[Collected data]
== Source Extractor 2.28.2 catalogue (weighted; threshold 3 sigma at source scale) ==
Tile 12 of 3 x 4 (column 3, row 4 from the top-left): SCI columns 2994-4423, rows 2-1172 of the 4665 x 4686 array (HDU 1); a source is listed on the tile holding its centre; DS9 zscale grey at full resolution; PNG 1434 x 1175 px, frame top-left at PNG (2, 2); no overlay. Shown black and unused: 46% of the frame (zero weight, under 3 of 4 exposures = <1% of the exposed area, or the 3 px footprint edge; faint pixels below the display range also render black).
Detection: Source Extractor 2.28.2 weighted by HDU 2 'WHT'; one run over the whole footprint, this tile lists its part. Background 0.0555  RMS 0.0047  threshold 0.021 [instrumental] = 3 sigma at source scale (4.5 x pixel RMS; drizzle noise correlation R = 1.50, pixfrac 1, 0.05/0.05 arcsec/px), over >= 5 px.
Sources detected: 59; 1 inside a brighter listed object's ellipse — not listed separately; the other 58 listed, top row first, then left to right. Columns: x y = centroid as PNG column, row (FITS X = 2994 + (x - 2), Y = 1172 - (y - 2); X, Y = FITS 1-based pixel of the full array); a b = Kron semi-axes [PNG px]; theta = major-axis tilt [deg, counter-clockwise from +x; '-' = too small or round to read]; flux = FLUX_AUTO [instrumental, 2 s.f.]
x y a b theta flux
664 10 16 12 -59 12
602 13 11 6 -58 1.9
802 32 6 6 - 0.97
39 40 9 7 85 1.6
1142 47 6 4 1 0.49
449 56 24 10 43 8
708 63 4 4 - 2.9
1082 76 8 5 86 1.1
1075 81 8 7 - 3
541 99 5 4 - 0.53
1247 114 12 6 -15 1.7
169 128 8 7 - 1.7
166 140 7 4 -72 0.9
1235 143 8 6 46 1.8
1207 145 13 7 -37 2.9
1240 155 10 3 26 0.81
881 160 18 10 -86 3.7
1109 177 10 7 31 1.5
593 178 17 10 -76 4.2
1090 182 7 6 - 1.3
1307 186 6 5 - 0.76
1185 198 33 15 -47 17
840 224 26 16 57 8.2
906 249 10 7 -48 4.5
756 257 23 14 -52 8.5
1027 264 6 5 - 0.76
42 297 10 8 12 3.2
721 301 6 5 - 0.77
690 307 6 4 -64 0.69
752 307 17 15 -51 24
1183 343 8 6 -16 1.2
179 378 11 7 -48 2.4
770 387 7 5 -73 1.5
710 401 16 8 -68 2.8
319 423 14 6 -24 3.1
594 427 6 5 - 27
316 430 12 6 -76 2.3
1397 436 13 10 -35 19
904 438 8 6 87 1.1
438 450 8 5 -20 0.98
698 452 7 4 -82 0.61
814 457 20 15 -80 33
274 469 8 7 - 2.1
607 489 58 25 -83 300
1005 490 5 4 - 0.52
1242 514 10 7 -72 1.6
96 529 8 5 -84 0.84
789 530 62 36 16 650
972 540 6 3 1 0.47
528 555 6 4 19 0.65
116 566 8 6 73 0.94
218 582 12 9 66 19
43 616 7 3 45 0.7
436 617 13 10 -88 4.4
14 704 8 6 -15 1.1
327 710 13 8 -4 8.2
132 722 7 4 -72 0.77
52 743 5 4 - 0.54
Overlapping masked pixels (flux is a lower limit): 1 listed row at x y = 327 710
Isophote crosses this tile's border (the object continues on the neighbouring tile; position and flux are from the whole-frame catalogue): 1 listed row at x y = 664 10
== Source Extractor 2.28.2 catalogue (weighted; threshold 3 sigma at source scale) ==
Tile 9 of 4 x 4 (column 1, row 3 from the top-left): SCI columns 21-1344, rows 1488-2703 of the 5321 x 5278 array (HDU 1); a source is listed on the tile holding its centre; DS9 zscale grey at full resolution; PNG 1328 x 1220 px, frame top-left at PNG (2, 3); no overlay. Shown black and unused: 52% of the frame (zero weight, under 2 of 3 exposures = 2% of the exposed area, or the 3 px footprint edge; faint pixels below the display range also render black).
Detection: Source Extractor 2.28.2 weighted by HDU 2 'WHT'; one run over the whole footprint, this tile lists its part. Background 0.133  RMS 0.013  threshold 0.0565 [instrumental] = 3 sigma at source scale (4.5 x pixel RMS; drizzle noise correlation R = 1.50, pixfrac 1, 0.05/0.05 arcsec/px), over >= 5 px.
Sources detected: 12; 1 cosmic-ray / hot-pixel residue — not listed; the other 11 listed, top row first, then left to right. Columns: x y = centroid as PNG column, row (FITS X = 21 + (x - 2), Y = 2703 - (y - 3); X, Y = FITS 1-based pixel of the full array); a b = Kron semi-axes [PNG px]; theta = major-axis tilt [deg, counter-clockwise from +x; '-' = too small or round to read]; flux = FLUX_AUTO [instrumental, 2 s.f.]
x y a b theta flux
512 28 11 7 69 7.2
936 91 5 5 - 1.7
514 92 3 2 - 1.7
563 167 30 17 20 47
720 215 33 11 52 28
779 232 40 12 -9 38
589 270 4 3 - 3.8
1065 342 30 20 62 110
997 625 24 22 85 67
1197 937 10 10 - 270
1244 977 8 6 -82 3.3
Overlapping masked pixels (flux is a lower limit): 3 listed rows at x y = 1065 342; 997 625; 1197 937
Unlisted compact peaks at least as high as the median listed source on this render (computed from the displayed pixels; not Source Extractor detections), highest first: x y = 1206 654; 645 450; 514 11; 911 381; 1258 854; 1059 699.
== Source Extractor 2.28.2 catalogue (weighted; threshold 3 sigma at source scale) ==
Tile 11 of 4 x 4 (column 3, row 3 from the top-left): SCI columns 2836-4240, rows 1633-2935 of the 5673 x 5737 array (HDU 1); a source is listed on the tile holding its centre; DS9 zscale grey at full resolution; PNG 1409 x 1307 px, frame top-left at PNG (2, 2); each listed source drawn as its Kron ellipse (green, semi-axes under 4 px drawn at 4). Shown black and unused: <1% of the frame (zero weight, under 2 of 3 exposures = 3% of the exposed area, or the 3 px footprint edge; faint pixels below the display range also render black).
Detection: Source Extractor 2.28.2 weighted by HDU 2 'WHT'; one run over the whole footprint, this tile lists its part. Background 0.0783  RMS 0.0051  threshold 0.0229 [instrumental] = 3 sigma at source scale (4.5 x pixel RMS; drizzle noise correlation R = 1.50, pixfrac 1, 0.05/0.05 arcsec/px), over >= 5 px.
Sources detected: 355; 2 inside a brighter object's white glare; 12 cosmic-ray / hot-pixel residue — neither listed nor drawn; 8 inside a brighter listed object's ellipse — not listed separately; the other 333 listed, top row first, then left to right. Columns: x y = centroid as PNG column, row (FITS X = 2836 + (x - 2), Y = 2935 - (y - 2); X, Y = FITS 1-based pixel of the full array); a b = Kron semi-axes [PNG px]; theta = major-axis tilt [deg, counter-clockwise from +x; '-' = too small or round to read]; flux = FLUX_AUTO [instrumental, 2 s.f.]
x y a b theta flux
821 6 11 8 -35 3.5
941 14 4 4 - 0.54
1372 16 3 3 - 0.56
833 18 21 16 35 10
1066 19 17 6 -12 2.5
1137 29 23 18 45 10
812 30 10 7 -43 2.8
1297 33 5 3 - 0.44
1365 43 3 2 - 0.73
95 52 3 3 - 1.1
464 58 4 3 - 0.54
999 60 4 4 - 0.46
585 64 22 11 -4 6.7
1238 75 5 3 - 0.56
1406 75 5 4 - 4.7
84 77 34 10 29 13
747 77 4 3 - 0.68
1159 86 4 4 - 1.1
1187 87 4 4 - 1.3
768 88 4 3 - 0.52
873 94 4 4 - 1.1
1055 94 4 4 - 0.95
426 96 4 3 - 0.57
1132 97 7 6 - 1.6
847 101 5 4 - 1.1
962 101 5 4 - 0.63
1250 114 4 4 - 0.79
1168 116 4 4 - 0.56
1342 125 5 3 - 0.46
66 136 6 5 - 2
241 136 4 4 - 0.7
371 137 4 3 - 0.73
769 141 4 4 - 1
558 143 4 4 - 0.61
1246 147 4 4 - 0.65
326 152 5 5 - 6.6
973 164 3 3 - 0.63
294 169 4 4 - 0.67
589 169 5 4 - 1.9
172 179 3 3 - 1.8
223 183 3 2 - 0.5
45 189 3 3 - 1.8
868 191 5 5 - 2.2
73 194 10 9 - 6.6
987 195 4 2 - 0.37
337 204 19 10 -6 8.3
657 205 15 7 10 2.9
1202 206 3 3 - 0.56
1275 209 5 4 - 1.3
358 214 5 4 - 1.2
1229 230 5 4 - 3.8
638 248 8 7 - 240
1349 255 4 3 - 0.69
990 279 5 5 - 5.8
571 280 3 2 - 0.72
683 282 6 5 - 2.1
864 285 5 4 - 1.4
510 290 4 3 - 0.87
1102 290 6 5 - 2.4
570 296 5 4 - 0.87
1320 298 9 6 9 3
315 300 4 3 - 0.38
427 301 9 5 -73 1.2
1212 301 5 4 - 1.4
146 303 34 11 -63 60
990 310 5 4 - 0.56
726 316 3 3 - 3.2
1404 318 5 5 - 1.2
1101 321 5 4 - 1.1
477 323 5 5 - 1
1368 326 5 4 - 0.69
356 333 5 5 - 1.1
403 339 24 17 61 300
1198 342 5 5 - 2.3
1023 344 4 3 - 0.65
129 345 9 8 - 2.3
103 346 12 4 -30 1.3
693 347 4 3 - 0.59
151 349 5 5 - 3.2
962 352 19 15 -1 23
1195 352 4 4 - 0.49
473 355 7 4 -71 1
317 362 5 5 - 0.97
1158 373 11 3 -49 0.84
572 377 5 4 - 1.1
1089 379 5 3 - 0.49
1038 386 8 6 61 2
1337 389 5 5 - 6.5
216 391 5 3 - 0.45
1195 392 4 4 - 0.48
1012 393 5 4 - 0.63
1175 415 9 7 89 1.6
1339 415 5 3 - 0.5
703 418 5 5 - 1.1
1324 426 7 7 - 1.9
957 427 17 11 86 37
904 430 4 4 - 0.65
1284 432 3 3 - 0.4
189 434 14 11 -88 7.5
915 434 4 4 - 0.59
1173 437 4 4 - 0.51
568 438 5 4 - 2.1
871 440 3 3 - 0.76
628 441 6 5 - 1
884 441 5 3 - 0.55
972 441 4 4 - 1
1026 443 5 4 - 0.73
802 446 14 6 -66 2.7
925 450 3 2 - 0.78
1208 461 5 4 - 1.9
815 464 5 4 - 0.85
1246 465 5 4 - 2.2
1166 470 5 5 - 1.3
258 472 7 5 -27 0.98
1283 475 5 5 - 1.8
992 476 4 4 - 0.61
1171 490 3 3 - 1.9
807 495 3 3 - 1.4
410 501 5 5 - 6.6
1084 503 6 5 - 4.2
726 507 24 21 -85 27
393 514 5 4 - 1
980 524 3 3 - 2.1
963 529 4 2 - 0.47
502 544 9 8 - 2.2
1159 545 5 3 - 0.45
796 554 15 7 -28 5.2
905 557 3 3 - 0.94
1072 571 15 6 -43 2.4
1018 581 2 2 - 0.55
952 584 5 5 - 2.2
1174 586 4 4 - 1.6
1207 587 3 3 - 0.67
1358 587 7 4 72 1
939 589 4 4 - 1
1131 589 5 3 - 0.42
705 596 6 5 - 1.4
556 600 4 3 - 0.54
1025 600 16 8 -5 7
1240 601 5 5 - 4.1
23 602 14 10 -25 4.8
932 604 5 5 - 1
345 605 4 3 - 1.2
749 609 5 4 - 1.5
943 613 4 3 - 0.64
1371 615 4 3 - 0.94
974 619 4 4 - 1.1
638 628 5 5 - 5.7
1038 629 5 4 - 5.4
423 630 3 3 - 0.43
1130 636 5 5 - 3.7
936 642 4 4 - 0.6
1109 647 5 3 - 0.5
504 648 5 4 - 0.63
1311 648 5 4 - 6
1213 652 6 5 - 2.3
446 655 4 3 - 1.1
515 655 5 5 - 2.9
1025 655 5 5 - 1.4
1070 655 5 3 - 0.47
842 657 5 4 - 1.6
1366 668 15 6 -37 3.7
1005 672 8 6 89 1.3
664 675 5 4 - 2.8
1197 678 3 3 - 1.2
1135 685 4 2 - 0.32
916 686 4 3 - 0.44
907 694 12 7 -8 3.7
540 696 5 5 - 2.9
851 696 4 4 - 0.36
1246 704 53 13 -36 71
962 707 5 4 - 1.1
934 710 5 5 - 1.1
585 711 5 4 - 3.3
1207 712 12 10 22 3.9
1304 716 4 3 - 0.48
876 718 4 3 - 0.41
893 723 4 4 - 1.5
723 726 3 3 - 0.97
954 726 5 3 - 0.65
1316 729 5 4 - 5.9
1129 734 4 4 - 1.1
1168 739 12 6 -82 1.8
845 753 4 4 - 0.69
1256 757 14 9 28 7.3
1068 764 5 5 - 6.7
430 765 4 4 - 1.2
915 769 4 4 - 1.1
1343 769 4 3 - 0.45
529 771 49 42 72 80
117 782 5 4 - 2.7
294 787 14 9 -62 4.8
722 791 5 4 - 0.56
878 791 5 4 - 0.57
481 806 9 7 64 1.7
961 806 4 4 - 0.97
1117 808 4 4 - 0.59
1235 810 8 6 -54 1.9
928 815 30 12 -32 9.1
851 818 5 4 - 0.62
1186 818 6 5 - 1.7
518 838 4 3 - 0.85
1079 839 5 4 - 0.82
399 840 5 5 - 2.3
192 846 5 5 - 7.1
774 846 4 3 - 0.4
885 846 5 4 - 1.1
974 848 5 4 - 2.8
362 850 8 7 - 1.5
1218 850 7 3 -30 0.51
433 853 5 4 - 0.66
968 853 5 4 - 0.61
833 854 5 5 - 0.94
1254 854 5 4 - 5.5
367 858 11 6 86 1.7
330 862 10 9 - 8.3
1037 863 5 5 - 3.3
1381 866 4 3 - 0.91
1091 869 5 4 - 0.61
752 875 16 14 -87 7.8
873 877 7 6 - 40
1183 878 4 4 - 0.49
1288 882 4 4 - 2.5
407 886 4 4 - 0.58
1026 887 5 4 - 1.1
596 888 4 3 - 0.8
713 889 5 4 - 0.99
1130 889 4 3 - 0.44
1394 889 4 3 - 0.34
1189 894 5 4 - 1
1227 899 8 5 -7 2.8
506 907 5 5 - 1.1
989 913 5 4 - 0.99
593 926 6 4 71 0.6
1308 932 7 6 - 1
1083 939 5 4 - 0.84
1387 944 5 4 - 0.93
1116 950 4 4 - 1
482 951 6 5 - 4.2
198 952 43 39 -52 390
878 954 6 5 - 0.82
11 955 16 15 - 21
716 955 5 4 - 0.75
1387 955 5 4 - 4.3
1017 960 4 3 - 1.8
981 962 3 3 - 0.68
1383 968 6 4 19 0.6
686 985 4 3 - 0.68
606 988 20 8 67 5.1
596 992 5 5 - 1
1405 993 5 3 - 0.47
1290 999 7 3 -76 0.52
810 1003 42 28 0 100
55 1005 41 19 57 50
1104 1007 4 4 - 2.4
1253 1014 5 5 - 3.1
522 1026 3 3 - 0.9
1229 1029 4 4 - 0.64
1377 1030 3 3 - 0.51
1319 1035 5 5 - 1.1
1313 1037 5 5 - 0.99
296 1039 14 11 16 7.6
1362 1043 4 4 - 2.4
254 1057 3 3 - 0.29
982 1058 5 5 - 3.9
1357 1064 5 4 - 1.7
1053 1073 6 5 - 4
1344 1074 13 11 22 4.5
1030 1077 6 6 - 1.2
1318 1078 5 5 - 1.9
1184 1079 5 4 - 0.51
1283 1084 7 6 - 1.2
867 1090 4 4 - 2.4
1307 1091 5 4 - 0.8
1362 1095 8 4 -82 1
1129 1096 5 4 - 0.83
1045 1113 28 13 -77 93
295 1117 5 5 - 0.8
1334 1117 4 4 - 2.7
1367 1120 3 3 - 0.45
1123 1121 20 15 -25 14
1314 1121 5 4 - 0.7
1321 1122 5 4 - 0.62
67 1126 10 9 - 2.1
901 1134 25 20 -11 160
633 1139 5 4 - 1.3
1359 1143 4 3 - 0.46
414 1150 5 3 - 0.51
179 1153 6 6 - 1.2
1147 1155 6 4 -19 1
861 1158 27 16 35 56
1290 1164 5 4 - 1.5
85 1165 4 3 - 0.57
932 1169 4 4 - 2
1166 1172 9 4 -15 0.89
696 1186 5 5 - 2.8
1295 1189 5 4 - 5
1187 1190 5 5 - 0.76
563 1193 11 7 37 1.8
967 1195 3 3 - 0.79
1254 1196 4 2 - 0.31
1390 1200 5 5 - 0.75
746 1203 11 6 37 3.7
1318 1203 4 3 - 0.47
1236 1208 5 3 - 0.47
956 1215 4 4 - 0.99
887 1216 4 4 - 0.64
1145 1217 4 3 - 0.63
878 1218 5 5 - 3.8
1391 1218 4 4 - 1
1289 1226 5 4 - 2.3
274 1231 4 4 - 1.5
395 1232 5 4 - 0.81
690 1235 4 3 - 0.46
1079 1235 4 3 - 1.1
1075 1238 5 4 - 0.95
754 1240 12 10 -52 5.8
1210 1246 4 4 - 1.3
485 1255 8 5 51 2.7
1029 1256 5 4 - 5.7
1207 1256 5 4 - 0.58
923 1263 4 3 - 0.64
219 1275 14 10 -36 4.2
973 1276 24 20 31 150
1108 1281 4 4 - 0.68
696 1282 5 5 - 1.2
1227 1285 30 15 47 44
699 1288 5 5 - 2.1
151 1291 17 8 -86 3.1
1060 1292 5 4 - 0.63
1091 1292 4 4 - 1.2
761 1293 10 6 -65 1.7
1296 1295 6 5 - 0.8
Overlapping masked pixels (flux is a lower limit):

● **Problem**:
Recast the listing as a JSON list of strings, starting with its first line and going on through the line containing "part. Background 0.0555". Give one string per line and leave out any blank lines.

● **The completed task**:
[
  "== Source Extractor 2.28.2 catalogue (weighted; threshold 3 sigma at source scale) ==",
  "Tile 12 of 3 x 4 (column 3, row 4 from the top-left): SCI columns 2994-4423, rows 2-1172 of the 4665 x 4686 array (HDU 1); a source is listed on the tile holding its centre; DS9 zscale grey at full resolution; PNG 1434 x 1175 px, frame top-left at PNG (2, 2); no overlay. Shown black and unused: 46% of the frame (zero weight, under 3 of 4 exposures = <1% of the exposed area, or the 3 px footprint edge; faint pixels below the display range also render black).",
  "Detection: Source Extractor 2.28.2 weighted by HDU 2 'WHT'; one run over the whole footprint, this tile lists its part. Background 0.0555  RMS 0.0047  threshold 0.021 [instrumental] = 3 sigma at source scale (4.5 x pixel RMS; drizzle noise correlation R = 1.50, pixfrac 1, 0.05/0.05 arcsec/px), over >= 5 px."
]